Ryan’s new plan is in lockstep with Romney’s radical budget plan. Here’s a look at how both Ryan and Romney pursue the same policies that endanger the security of seniors and middle-class families in order to make sure millionaires and billionaires get tax cuts.
Ryan: The Ryan plan would turn Medicare into a voucher program, in which seniors would be left with a voucher that they could use to buy private insurance. Ryan claims that traditional Medicare would remain an option for seniors, but in reality, private plans would cherry pick healthy enrollees, driving up costs for the older and less healthy people with Medicare.
Romney: Romney would also turn Medicare into a voucher program. Similar proposals would force seniors to pay $6,350 more in out-of-pocket expenses each year. And because he wants to repeal the health care law, he would increase payments to insurance companies by $100 billion, and deplete the Medicare trust fund by 2016. Like Ryan, Romney claims that traditional Medicare would remain an option for seniors—but we know the reality is his plan would drive up costs for those on the program.
Cuts to Medicaid and health coverage
Ryan: Ryan’s plan repeals health reform and cuts over $1 trillion from Medicaid over the next 10 years. Such cuts will deny coverage up to 60 million people, including low-income children, pregnant women, nursing home patients, and people with disabilities.
Romney: Romney also wants to repeal health reform and cut over $1 trillion from Medicaid over the next decade. His plan would deny coverage to up to 53 million people, including low-income children, pregnant women, nursing home patients, and people with disabilities.
Cuts to middle-class investments
Ryan: Ryan’s plan would slash education spending, infrastructure spending, and investments in clean energy and scientific and medical research funding—all of which would cost jobs and affect the future for middle-class families.
Romney: Romney’s promise to blindly balance the budget would require deeper cuts to all domestic programs than Ryan’s plan.

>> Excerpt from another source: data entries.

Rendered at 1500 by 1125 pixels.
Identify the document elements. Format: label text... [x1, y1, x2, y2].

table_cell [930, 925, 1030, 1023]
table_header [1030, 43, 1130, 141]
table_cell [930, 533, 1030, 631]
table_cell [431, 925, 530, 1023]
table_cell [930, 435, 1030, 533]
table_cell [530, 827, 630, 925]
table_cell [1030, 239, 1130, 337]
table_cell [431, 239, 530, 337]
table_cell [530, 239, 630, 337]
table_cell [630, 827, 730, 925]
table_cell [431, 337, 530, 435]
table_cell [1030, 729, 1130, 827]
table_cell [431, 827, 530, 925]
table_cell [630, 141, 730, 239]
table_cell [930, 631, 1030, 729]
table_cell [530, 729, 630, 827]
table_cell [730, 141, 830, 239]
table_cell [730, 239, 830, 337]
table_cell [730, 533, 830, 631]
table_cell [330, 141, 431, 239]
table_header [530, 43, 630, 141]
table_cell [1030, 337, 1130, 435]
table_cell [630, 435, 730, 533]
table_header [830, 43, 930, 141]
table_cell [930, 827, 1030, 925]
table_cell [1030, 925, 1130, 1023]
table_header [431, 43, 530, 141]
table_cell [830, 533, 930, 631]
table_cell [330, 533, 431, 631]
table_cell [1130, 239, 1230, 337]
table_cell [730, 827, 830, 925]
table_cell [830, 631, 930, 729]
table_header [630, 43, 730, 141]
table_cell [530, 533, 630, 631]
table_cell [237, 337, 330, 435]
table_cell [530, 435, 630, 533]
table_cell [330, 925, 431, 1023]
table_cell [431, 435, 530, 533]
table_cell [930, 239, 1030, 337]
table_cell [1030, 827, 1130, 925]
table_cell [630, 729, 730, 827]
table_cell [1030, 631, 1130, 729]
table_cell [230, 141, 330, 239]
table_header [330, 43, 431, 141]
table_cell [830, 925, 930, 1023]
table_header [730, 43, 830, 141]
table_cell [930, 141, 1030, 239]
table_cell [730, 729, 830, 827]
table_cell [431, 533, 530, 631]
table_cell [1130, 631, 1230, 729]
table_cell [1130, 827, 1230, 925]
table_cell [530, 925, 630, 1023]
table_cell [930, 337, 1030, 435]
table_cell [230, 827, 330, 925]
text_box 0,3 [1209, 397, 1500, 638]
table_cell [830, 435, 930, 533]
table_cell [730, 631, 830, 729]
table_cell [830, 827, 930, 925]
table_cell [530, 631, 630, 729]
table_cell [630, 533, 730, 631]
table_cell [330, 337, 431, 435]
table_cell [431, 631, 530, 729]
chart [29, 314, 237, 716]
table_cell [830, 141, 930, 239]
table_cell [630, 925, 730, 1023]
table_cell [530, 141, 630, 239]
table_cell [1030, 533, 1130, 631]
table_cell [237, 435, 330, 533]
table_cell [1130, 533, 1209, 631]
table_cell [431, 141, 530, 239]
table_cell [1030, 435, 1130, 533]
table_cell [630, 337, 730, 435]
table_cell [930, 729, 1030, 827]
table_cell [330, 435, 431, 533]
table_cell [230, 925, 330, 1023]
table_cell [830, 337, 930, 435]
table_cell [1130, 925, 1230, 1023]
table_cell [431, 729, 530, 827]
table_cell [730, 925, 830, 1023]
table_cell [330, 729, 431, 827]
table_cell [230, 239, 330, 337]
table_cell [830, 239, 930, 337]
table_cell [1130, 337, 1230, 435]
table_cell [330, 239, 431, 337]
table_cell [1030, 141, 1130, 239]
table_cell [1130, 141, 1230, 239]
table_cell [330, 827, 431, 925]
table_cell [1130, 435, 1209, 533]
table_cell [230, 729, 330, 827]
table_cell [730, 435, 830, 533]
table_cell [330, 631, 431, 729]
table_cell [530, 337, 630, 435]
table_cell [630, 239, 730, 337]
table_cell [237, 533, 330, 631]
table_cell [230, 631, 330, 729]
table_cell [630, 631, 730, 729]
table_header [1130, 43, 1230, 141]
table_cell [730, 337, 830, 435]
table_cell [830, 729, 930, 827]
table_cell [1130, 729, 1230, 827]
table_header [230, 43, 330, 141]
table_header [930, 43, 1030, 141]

But both Ryan and Romney made sure to protect the people they think matter most: the wealthy. Ryan and Romney extend the Bush tax cuts for the top income earners. Ryan provides trillions more in tax rate cuts that benefit the rich without explaining how he’ll pay for them, and Romney provides $5 trillion in tax cuts for the wealthy without specifying how he’ll pay for them. And while Ryan rolls back key protections in the Wall Street Reform law meant to help prevent future financial crises and bailouts of Wall Street, Romney repeals all of the Wall Street Reform law, even though a repeal doesn’t offer any budget savings.
Romney and Ryan have congratulated each other on each other’s plans. But when it comes to supporting America’s middle class, the plans offer nothing to celebrate.